Retype, exactly as they appear below, the lines between the line holding "cereal bowl: none" and the line holding "wine bottle: none", both ends included.

◆ Supplied material ◆
--- START ---
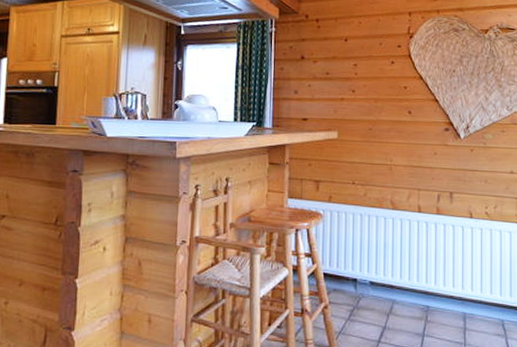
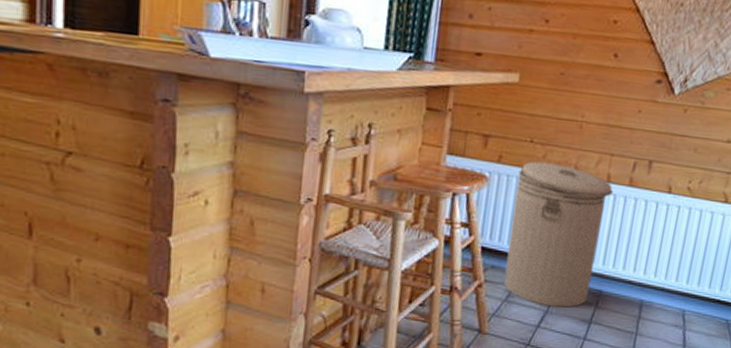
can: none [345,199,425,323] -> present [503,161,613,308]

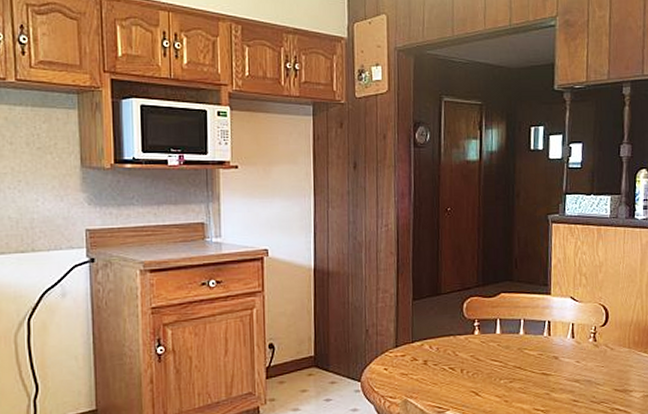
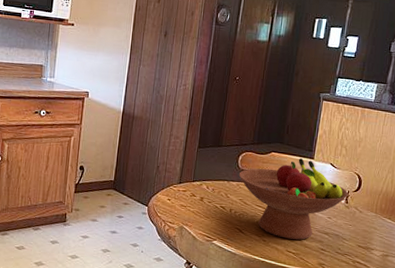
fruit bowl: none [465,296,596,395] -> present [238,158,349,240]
--- END ---
--- START ---
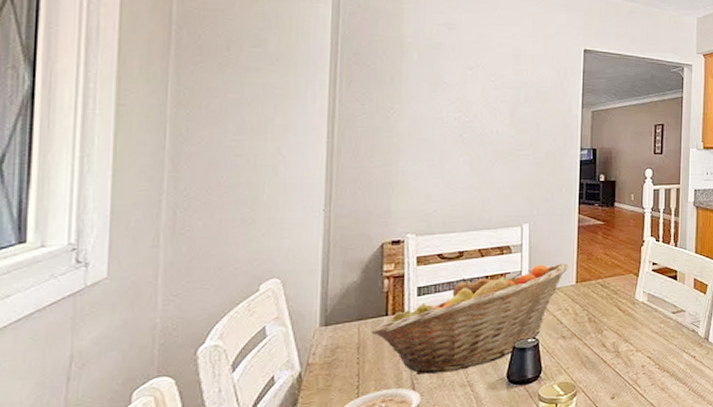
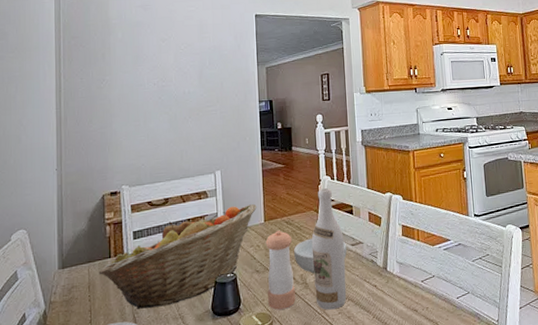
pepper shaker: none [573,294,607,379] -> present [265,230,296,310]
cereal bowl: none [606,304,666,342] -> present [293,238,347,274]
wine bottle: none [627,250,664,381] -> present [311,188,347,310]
--- END ---
◆ Reply ◆
cereal bowl: none [606,304,666,342] -> present [293,238,347,274]
wine bottle: none [627,250,664,381] -> present [311,188,347,310]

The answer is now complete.